DIRECTIONS → Lines to restate from the data below: from the one containing "X154940000Y-48260000D03*" to the one containing "X170180000Y-108500000D03*", both included. Give them again exactly, and only them.

EXTRACTED DATA →
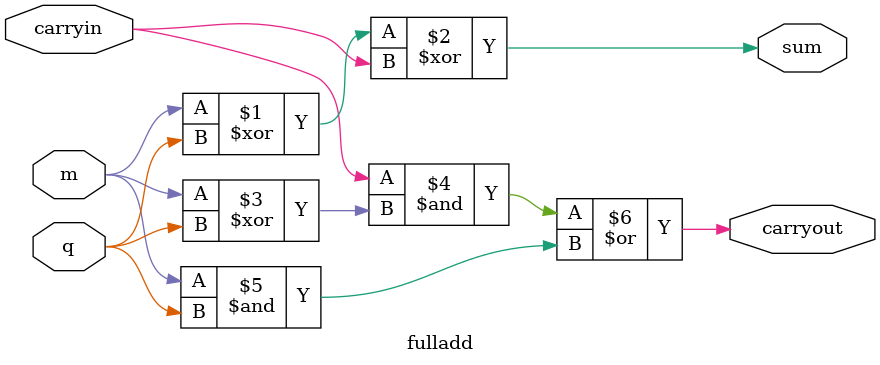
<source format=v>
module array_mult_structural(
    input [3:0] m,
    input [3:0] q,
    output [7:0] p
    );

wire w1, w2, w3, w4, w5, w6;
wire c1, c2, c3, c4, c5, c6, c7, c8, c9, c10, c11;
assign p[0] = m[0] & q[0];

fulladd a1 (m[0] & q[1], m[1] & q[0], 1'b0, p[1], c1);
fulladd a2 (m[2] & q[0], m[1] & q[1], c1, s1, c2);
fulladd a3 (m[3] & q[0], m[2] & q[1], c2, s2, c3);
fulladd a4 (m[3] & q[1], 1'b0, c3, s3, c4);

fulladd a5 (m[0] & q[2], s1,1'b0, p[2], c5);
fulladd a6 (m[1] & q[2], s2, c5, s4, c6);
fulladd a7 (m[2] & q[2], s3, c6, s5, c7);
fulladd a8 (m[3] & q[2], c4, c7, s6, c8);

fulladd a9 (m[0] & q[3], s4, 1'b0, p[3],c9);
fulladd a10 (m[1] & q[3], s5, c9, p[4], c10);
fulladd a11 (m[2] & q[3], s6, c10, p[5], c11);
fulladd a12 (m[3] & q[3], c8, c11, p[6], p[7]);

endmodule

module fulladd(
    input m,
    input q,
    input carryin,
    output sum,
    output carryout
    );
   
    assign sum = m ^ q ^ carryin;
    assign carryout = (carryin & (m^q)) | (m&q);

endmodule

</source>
---
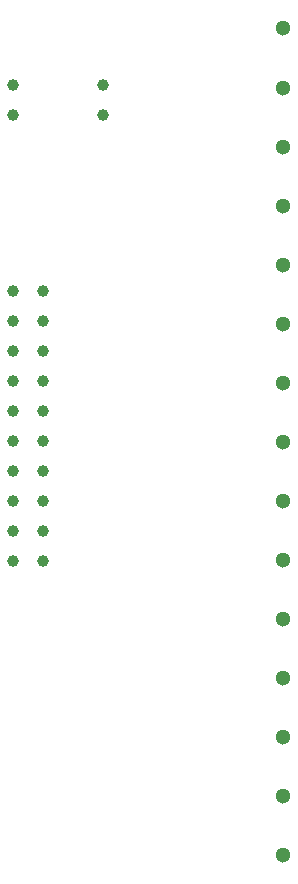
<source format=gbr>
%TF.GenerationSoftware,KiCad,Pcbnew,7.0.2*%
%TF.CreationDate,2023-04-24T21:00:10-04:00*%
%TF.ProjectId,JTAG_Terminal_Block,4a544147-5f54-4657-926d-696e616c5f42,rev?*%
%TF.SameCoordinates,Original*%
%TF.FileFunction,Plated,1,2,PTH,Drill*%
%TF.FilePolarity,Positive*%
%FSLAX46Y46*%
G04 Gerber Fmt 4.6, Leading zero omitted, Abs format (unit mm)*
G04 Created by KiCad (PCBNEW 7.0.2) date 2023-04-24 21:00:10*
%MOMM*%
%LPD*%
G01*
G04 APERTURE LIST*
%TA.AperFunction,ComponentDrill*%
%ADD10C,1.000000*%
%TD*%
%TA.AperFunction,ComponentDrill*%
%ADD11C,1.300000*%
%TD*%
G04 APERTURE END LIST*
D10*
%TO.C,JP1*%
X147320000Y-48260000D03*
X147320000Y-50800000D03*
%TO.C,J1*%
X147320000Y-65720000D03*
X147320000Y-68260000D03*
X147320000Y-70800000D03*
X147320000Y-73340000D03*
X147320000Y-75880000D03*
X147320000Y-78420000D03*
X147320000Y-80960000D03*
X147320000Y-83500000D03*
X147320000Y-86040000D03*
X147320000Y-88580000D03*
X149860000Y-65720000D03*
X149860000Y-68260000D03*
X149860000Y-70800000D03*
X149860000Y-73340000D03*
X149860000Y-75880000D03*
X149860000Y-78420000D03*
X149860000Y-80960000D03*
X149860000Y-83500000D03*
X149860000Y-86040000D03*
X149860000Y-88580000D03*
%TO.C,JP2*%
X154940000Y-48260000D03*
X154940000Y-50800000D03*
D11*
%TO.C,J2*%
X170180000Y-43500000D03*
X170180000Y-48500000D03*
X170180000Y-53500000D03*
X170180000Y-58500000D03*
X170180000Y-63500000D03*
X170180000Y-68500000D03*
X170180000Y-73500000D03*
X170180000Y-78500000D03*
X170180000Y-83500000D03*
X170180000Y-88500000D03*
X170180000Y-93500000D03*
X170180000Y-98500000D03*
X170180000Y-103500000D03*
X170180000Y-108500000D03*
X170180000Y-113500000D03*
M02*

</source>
---
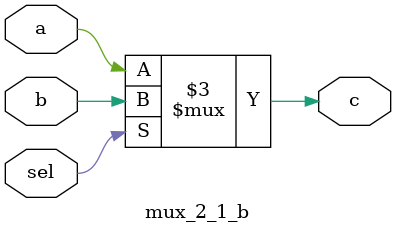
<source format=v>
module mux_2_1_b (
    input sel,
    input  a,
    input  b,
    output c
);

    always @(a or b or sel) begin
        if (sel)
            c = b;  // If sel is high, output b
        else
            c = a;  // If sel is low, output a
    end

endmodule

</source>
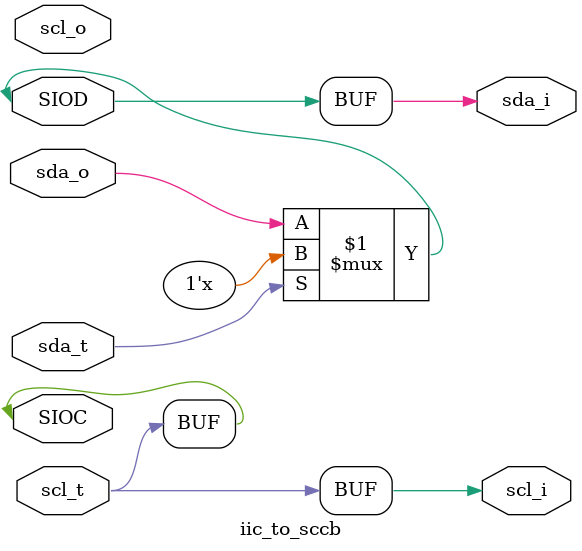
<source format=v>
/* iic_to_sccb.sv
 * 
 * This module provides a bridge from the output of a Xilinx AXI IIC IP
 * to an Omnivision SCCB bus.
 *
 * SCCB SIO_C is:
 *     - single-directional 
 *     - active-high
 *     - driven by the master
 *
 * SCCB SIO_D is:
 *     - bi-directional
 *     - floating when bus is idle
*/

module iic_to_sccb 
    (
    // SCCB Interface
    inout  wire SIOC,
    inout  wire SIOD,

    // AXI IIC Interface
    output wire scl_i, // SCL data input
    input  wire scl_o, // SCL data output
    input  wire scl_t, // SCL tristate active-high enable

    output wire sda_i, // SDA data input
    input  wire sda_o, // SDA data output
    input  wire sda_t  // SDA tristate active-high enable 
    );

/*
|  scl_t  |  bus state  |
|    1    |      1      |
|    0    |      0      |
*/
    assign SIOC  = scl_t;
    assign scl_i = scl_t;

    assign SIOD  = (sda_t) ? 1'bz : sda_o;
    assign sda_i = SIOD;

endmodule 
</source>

WRITTEN ANSWER →
X154940000Y-48260000D03*
X154940000Y-50800000D03*
D11*
%TO.C,J2*%
X170180000Y-43500000D03*
X170180000Y-48500000D03*
X170180000Y-53500000D03*
X170180000Y-58500000D03*
X170180000Y-63500000D03*
X170180000Y-68500000D03*
X170180000Y-73500000D03*
X170180000Y-78500000D03*
X170180000Y-83500000D03*
X170180000Y-88500000D03*
X170180000Y-93500000D03*
X170180000Y-98500000D03*
X170180000Y-103500000D03*
X170180000Y-108500000D03*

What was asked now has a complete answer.